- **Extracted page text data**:
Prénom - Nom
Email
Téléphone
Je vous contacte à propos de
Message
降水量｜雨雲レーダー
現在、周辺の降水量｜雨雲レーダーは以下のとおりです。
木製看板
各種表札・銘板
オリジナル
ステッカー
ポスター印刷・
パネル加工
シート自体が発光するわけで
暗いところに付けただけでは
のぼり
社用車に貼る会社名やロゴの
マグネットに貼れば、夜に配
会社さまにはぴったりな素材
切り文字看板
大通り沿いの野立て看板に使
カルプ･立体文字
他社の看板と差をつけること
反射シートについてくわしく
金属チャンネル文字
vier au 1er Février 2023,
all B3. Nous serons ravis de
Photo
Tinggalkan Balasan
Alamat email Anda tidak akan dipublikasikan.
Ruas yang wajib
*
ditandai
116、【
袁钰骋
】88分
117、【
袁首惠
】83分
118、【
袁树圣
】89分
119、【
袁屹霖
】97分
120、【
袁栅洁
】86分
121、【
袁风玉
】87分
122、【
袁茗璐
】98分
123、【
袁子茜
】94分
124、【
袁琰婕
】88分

- **ASSIGNMENT**: Reproduce every line of the listing above without any changes.

- **ANSWER TO THE EXERCISE**:
Prénom - Nom
Email
Téléphone
Je vous contacte à propos de
Message
降水量｜雨雲レーダー
現在、周辺の降水量｜雨雲レーダーは以下のとおりです。
木製看板
各種表札・銘板
オリジナル
ステッカー
ポスター印刷・
パネル加工
シート自体が発光するわけで
暗いところに付けただけでは
のぼり
社用車に貼る会社名やロゴの
マグネットに貼れば、夜に配
会社さまにはぴったりな素材
切り文字看板
大通り沿いの野立て看板に使
カルプ･立体文字
他社の看板と差をつけること
反射シートについてくわしく
金属チャンネル文字
vier au 1er Février 2023,
all B3. Nous serons ravis de
Photo
Tinggalkan Balasan
Alamat email Anda tidak akan dipublikasikan.
Ruas yang wajib
*
ditandai
116、【
袁钰骋
】88分
117、【
袁首惠
】83分
118、【
袁树圣
】89分
119、【
袁屹霖
】97分
120、【
袁栅洁
】86分
121、【
袁风玉
】87分
122、【
袁茗璐
】98分
123、【
袁子茜
】94分
124、【
袁琰婕
】88分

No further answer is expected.